**Problem to solve**
Please repeat every entry that follows, keeping each one exactly the same.

§

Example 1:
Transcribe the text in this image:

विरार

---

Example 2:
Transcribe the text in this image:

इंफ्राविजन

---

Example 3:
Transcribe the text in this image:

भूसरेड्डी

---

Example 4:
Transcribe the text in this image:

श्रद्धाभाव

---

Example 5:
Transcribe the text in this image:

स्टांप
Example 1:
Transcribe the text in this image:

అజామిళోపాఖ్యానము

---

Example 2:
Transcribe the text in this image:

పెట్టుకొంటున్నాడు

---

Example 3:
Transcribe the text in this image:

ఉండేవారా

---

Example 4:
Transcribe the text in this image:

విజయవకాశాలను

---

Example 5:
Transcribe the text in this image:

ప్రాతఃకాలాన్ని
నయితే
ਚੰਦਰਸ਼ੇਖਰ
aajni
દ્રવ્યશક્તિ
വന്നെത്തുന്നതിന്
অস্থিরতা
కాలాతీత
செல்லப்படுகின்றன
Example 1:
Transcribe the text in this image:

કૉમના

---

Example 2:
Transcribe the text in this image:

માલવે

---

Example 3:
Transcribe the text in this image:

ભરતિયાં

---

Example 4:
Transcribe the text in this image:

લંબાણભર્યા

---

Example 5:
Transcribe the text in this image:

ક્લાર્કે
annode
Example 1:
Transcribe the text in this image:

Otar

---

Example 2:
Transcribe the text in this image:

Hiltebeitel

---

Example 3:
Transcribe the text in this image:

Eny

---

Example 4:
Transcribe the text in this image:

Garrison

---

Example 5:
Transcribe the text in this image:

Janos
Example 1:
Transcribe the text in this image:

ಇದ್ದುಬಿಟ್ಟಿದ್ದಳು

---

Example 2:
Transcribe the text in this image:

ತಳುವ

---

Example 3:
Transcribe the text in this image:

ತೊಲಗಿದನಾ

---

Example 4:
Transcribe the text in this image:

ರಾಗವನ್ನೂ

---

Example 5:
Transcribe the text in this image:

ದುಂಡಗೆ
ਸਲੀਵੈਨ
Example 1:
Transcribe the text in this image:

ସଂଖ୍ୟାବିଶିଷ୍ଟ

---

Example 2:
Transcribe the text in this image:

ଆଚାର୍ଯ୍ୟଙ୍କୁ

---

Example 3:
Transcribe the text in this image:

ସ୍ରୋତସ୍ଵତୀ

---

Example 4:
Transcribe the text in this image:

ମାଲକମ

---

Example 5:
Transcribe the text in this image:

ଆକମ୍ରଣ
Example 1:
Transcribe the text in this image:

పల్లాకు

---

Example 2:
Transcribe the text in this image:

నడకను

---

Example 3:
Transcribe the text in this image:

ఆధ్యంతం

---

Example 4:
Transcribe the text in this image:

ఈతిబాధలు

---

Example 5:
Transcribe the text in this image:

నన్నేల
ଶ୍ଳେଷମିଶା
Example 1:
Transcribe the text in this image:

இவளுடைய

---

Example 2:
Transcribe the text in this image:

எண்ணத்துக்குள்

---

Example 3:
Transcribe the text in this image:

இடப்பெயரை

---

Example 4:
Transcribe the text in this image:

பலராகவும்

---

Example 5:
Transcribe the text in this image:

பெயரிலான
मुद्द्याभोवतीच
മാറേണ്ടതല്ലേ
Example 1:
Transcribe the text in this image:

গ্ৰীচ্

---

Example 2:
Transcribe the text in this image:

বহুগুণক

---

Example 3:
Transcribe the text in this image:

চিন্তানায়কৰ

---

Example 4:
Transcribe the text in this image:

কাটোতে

§

**Exercise solution**
Example 1:
Transcribe the text in this image:

विरार

---

Example 2:
Transcribe the text in this image:

इंफ्राविजन

---

Example 3:
Transcribe the text in this image:

भूसरेड्डी

---

Example 4:
Transcribe the text in this image:

श्रद्धाभाव

---

Example 5:
Transcribe the text in this image:

स्टांप
Example 1:
Transcribe the text in this image:

అజామిళోపాఖ్యానము

---

Example 2:
Transcribe the text in this image:

పెట్టుకొంటున్నాడు

---

Example 3:
Transcribe the text in this image:

ఉండేవారా

---

Example 4:
Transcribe the text in this image:

విజయవకాశాలను

---

Example 5:
Transcribe the text in this image:

ప్రాతఃకాలాన్ని
నయితే
ਚੰਦਰਸ਼ੇਖਰ
aajni
દ્રવ્યશક્તિ
വന്നെത്തുന്നതിന്
অস্থিরতা
కాలాతీత
செல்லப்படுகின்றன
Example 1:
Transcribe the text in this image:

કૉમના

---

Example 2:
Transcribe the text in this image:

માલવે

---

Example 3:
Transcribe the text in this image:

ભરતિયાં

---

Example 4:
Transcribe the text in this image:

લંબાણભર્યા

---

Example 5:
Transcribe the text in this image:

ક્લાર્કે
annode
Example 1:
Transcribe the text in this image:

Otar

---

Example 2:
Transcribe the text in this image:

Hiltebeitel

---

Example 3:
Transcribe the text in this image:

Eny

---

Example 4:
Transcribe the text in this image:

Garrison

---

Example 5:
Transcribe the text in this image:

Janos
Example 1:
Transcribe the text in this image:

ಇದ್ದುಬಿಟ್ಟಿದ್ದಳು

---

Example 2:
Transcribe the text in this image:

ತಳುವ

---

Example 3:
Transcribe the text in this image:

ತೊಲಗಿದನಾ

---

Example 4:
Transcribe the text in this image:

ರಾಗವನ್ನೂ

---

Example 5:
Transcribe the text in this image:

ದುಂಡಗೆ
ਸਲੀਵੈਨ
Example 1:
Transcribe the text in this image:

ସଂଖ୍ୟାବିଶିଷ୍ଟ

---

Example 2:
Transcribe the text in this image:

ଆଚାର୍ଯ୍ୟଙ୍କୁ

---

Example 3:
Transcribe the text in this image:

ସ୍ରୋତସ୍ଵତୀ

---

Example 4:
Transcribe the text in this image:

ମାଲକମ

---

Example 5:
Transcribe the text in this image:

ଆକମ୍ରଣ
Example 1:
Transcribe the text in this image:

పల్లాకు

---

Example 2:
Transcribe the text in this image:

నడకను

---

Example 3:
Transcribe the text in this image:

ఆధ్యంతం

---

Example 4:
Transcribe the text in this image:

ఈతిబాధలు

---

Example 5:
Transcribe the text in this image:

నన్నేల
ଶ୍ଳେଷମିଶା
Example 1:
Transcribe the text in this image:

இவளுடைய

---

Example 2:
Transcribe the text in this image:

எண்ணத்துக்குள்

---

Example 3:
Transcribe the text in this image:

இடப்பெயரை

---

Example 4:
Transcribe the text in this image:

பலராகவும்

---

Example 5:
Transcribe the text in this image:

பெயரிலான
मुद्द्याभोवतीच
മാറേണ്ടതല്ലേ
Example 1:
Transcribe the text in this image:

গ্ৰীচ্

---

Example 2:
Transcribe the text in this image:

বহুগুণক

---

Example 3:
Transcribe the text in this image:

চিন্তানায়কৰ

---

Example 4:
Transcribe the text in this image:

কাটোতে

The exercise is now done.